• R.W.H. Lau is with the Department of Computer Science, City University of Hong Kong, Tat Chee Avenue, Kowloon, Hong Kong.
• G. Baciu is with the Department of Computing, The Hong Kong Polytechnic University, Hung Hom, Kowloon, Hong Kong.
• H.-P. Seidel is with the Max-Planck-Institut Informatik, Stuhlsatzenhausweg 85, 66123 Saarbruecken, Germany. E-mail: firstname.lastname@example.org.
For information on obtaining reprints of this article, please send e-mail to: email@example.com.
Rynson W.H. Lau received a (top) first class honors degree in 1988 from the University of Kent, England, and the PhD degree in 1992 from the University of Cambridge, England. He is currently an associate professor at the City University of Hong Kong. Prior to joining the university in 1998, he taught at the Hong Kong Polytechnic University. His research interests include computer graphics, virtual reality and multimedia systems. He serves on the editorial board of Computer Animation and Virtual Worlds.

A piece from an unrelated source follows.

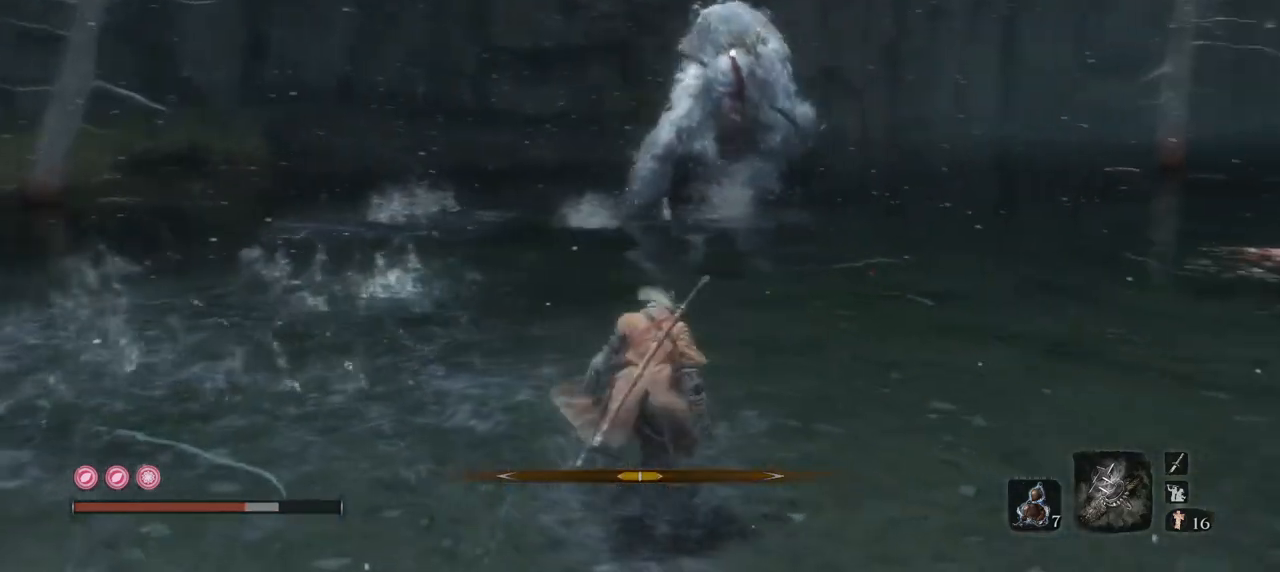
{"keys": ["w"], "mouse": [], "events": [[284, "q", "up"]]}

He was the guest editor of a number of special issues, including IEEE Computer Graphics and Applications on Web graphics, Presence on advances in collaborative virtual environments, and IEEE Transactions on Multimedia on distributed media technologies and applications. He has also served in a number of conferences, including program cochair of ACM VRST 2004 and conference cochair of ACM VRST 2005 and CASA 2005.

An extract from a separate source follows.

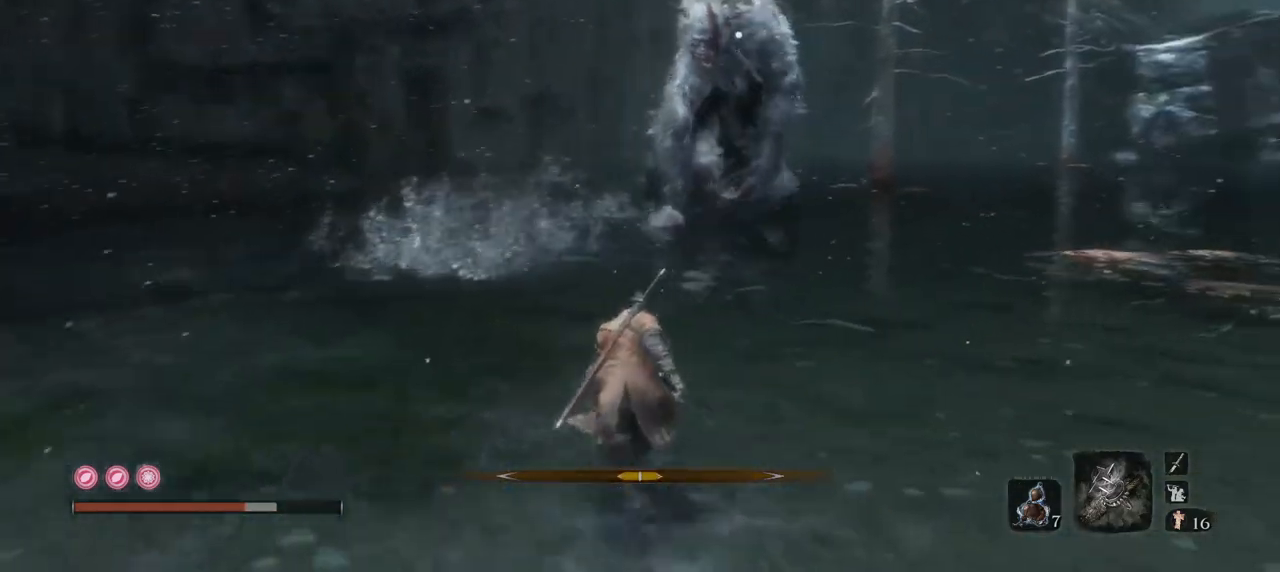
{"keys": ["w"], "mouse": [], "events": []}
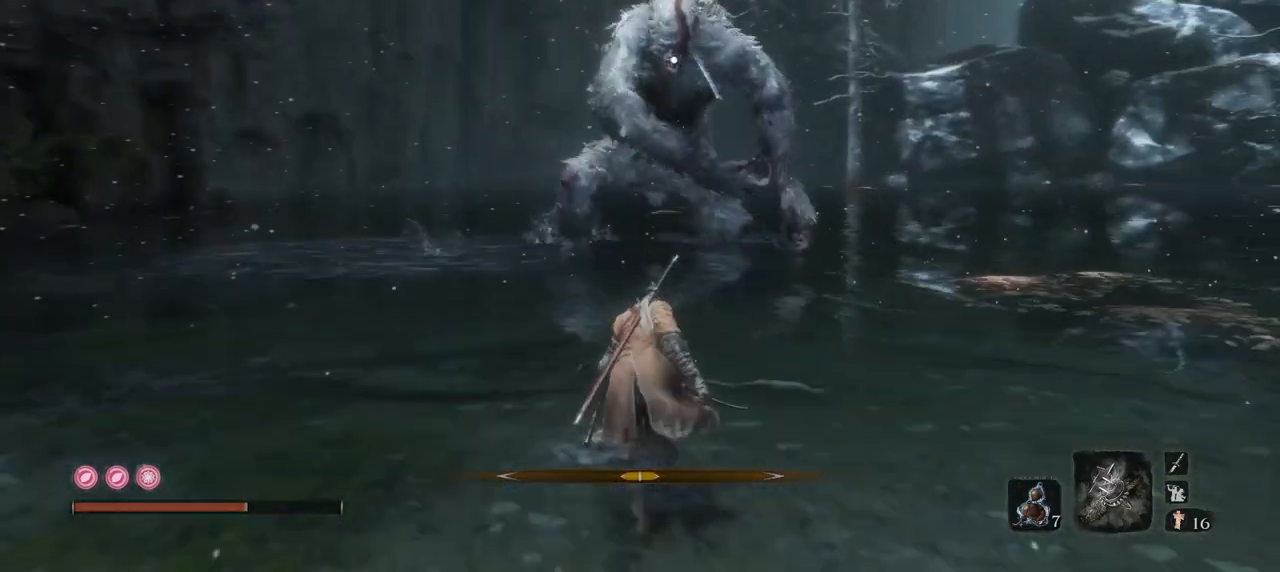
{"keys": ["q", "w"], "mouse": [], "events": [[50, "q", "down"]]}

George Baciu received degrees in computer science, applied mathematics, and the PhD degree in systems design engineering from the University of Waterloo. He is a professor in the Department of Computing at the Hong Kong Polytechnic University. He has been a member of the Waterloo Computer Graphics Lab and the Pattern Analysis and Machine Intelligence group. Dr. Baciu is the founding director of the Graphics and Multimedia Applications (GAMA) Laboratory at the Hong Kong Polytechnic University. His group performs research in 3D motion capture analysis, animation, collision detection, deformable objects, and geometric modeling. He has published extensively and has served as chair of international conference committees such as the Game Technology Conference (GTEC), Pacific Graphics, Virtual Reality Software and Technology (VRST), Eurographics, Computer Graphics International, CAD/Graphics, and Computer Animation and Social Agents (CASA). His research interests include high-performance collision detection, motion synthesis, dynamics of large scale deformable surfaces for virtual clothing, geometric modeling, and scalable microsurface reconstruction. He is a member of the IEEE and ACM.
Hans-Peter Seidel is the scientific director and chair of the Computer Graphics Group at the Max-Planck-Institut (MPI) Informatik and a professor of computer science at the University of Saarbrucken, Germany. The Saarbrucken computer graphics group was established in 1999 and currently consists of about 35 researchers. He has published approximately 200 technical papers in the field and has lectured widely on these topics. He has received grants from a wide range of organizations, including the German National Science Foundation (DFG), the European Community (EU), NATO, and the German-Israel Foundation (GIF). In 2003, he was awarded the "Leibniz Preis," the most prestigious German research award, from the German Research Foundation (DFG). He is the first computer graphics researcher to receive this award. In 2004, he was selected as the founding chair of the Eurographics Awards Programme.